An anonymous letter sent to me in August 2014 provides a possible explanation for the failure of the N.Y. State Police to probe into Mark’s whereabouts the hours before his truck fire (see post of August 11, 2014).  The writer of the letter claims that a Salamanca police officer named Mark Marowski was having an affair with my brother’s wife.  The N.Y. State Police investigators knew that Marowski had argued with my brother at a local club the very day before the fire and had called in to the Salamanca police to have Mark arrested on his way home (on Marowski, see most recently post of June 21, 2016).  According to several individuals, Marowski and my brother had argued on numerous occasions at that club.  Yet Marowski’s name is never even mentioned in the police report on Mark’s death.

Furthermore, the anonymous letter also states that Mark was at the house of a neighbor right before the fire and that he could not have had a very high alcohol level, i.e., of the type that could potentially have led him to cause the truck fire and his own death.  It is difficult to believe that this information did not come to the attention of the authorities during their investigation.

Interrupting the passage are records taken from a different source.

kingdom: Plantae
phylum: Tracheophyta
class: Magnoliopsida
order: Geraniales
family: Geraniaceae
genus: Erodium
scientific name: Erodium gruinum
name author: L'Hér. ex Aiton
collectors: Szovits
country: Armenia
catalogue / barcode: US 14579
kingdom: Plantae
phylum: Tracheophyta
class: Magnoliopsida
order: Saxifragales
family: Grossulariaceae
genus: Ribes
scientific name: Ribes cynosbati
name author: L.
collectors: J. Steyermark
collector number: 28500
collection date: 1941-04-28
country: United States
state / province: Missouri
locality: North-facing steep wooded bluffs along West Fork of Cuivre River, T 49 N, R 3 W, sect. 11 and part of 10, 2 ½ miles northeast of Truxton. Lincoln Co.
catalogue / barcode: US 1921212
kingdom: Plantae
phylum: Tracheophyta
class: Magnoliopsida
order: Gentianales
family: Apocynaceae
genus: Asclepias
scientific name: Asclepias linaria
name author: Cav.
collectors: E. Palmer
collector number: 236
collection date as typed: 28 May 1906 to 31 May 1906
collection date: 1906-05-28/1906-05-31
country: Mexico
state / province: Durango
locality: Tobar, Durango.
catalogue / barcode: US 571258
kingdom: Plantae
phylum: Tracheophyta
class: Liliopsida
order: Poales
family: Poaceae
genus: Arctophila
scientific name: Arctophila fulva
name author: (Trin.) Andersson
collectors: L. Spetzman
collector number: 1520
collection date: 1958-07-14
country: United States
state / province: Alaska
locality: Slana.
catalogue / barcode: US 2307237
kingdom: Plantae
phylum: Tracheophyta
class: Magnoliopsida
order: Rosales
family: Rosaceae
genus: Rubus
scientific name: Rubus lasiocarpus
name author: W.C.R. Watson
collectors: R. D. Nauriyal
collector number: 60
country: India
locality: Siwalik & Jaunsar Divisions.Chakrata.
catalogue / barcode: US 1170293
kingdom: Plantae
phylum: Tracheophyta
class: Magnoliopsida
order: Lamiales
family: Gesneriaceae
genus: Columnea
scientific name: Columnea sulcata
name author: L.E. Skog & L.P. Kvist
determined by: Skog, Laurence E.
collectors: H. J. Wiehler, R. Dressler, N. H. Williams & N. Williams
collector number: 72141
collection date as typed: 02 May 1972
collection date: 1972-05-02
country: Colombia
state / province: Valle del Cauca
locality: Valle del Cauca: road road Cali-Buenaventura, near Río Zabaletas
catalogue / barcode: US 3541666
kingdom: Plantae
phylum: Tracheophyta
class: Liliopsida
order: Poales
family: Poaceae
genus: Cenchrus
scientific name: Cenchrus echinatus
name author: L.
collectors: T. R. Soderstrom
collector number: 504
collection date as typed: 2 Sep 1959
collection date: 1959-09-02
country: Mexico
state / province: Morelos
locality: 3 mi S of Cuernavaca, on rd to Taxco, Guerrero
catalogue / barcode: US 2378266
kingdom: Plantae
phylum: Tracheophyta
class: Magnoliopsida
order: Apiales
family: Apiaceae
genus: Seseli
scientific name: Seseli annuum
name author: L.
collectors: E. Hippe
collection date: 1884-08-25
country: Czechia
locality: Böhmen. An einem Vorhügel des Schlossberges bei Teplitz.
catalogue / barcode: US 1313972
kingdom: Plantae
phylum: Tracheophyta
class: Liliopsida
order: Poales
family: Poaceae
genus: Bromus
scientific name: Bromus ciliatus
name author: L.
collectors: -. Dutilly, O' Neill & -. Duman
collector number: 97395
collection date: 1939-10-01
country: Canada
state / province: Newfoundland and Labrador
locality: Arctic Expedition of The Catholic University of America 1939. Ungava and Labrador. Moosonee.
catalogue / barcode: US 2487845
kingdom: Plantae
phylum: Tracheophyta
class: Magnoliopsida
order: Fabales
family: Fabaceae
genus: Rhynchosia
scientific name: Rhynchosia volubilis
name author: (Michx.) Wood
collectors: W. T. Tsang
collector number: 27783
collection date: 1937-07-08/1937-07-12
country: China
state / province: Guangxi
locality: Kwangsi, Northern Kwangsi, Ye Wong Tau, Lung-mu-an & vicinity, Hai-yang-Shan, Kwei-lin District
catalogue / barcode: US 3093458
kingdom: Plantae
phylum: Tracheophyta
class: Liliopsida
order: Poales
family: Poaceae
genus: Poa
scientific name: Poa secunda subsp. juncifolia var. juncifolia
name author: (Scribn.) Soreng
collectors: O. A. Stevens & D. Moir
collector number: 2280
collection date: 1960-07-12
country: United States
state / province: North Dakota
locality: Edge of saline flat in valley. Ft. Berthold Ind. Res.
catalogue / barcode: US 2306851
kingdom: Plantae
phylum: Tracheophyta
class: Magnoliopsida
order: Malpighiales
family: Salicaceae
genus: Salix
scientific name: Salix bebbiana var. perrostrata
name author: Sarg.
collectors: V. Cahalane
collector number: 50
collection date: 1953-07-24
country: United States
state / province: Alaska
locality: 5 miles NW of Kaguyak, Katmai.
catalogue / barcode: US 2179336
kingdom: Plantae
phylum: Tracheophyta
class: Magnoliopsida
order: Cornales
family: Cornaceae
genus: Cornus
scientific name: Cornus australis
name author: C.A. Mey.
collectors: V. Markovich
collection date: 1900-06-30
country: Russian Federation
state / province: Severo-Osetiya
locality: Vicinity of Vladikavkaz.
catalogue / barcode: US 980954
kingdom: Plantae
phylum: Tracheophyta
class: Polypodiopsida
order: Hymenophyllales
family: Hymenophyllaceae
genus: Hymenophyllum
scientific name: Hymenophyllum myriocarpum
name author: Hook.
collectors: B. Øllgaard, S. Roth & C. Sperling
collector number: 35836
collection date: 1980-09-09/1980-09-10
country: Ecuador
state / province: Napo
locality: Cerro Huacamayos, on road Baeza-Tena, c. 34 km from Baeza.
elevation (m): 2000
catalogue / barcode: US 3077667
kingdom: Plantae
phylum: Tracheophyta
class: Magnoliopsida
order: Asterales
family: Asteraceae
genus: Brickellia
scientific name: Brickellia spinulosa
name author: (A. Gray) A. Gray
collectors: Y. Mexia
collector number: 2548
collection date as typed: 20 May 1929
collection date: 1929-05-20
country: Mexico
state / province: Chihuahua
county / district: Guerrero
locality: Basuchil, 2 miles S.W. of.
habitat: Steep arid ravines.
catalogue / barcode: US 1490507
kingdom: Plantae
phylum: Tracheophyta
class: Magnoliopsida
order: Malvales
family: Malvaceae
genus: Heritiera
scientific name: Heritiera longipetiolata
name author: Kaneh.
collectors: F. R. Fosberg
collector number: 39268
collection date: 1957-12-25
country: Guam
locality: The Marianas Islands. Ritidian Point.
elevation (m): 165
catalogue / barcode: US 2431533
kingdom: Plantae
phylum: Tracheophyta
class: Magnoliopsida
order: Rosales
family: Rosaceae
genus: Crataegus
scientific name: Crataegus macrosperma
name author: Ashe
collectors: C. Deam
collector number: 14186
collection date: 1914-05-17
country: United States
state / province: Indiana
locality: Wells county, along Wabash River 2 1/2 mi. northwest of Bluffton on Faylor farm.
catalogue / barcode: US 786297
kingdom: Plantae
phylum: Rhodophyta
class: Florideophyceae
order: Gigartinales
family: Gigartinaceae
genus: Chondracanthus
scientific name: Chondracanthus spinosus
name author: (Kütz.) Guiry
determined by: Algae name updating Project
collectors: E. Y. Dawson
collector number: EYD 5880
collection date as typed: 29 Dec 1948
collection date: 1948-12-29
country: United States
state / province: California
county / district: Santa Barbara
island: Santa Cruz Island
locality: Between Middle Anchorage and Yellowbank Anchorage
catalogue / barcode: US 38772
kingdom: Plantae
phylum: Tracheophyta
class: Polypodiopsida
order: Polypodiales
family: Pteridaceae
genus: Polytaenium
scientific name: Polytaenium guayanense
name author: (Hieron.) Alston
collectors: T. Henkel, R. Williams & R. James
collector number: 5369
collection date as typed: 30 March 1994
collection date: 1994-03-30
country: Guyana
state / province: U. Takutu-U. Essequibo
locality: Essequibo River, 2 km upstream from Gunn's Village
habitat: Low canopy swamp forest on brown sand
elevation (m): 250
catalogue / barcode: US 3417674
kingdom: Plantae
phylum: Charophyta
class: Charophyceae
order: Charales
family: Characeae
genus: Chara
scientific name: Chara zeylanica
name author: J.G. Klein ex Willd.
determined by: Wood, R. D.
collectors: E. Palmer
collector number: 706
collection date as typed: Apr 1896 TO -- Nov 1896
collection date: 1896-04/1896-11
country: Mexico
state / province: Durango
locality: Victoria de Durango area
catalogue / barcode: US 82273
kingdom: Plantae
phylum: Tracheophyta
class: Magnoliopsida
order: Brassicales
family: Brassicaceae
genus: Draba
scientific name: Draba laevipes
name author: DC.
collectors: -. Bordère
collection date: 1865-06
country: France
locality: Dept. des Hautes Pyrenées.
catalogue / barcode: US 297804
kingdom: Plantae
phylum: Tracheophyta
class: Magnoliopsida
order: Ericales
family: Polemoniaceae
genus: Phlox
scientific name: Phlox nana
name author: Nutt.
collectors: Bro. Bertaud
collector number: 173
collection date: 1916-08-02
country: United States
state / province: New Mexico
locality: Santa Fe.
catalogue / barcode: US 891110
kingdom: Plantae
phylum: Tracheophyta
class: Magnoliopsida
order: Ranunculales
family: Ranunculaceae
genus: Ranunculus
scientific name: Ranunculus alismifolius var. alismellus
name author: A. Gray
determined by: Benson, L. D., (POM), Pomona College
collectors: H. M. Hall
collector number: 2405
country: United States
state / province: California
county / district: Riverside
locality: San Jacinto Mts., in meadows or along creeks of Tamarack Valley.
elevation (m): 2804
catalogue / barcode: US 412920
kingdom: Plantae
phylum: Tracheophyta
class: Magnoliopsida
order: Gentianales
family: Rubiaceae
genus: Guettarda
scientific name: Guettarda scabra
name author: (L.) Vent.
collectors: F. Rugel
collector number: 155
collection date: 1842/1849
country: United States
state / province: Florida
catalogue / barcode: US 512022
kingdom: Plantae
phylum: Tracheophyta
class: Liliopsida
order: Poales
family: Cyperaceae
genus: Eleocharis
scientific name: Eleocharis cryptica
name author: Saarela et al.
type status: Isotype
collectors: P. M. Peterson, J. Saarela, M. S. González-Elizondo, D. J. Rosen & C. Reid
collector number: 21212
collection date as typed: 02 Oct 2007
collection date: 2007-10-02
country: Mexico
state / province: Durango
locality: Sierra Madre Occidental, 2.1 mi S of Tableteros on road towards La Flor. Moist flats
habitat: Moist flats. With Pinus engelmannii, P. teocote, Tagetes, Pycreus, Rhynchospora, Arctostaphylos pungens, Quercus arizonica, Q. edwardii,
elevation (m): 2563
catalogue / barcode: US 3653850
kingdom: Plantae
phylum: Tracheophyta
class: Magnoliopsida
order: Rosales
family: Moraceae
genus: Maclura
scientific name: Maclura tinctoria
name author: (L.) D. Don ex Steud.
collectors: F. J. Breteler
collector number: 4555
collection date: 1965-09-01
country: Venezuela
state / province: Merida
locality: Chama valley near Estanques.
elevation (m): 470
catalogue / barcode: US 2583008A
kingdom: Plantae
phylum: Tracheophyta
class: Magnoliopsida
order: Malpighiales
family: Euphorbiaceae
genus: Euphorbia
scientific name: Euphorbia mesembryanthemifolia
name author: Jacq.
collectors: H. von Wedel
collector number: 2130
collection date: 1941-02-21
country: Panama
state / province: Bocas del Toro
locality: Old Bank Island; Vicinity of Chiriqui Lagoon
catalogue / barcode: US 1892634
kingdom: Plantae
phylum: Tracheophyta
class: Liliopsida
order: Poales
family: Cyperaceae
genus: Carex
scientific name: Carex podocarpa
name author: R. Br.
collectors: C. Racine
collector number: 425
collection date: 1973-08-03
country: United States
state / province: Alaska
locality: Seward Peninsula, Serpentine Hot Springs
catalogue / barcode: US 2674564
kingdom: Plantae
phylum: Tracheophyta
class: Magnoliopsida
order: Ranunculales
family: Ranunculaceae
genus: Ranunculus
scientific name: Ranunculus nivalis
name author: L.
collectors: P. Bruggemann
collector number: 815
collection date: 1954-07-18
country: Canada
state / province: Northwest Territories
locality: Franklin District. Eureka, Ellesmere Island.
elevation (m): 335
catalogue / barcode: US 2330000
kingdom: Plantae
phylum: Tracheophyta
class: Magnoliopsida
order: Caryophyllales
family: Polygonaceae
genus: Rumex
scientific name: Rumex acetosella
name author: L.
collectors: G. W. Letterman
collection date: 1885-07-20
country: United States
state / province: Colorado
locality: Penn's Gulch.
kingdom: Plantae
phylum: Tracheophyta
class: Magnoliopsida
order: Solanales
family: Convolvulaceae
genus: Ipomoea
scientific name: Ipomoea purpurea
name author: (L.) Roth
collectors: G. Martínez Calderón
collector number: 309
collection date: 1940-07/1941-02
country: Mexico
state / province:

A friend of Tarapacki’s expressed concern that the investigation into his death was very brief.  Apparently, the Cattaraugus County Sheriff’s investigators assumed that Tarapacki had gone fishing the day of his truck fire, presumably because a neighbor reported seeing him leave his residence with a fishing pole about 10 a.m.  Two other neighbors who were interviewed reported seeing him about 11:45 that day.  It seems unlikely that Tarapacki went fishing in the relatively brief period between 10 and 11:45 a.m.  It is also very difficult to understand why Tarapacki’s truck, equipped as it was for off-road driving, was discovered apparently stuck off the road on that upper section of Hardscrabble Road and why it was there at all since there were reportedly no fishing holes in that area.

In addition, a friend of Tarapacki’s mentioned that the pharmacist had left two fishing poles in his truck the previous evening.  Since Tarapacki was known to be a fishing enthusiast, someone might well have called him that day to bring extra poles with him in the afternoon.  Significantly, the report of the fire investigation team mentions nothing about any burned remains of fishing poles in Tarapacki’s truck, though one would expect the metal reels to have survived in some form (the remains of two rifles, however, are mentioned).  The lack of any fishing poles in Tarapacki’s truck, then, suggests that they had been removed prior to the fire.  Had Tarapacki, then, taken his fishing poles to someone else?

By checking Tarapacki’s phone records (as the N.Y. S. P. investigators also should have done in Mark’s case), the Sheriff’s investigators might well have learned specific useful information about his last hours, in particular, the reason why he might have driven his truck to that isolated location and what could have caused both the damage to it and the subsequent fire.  Was the possible invitation to go up Hardscrabble Road with his fishing poles innocent or malicious?  Unfortunately, it does not appear that the police even considered foul play in Tarapacki’s death.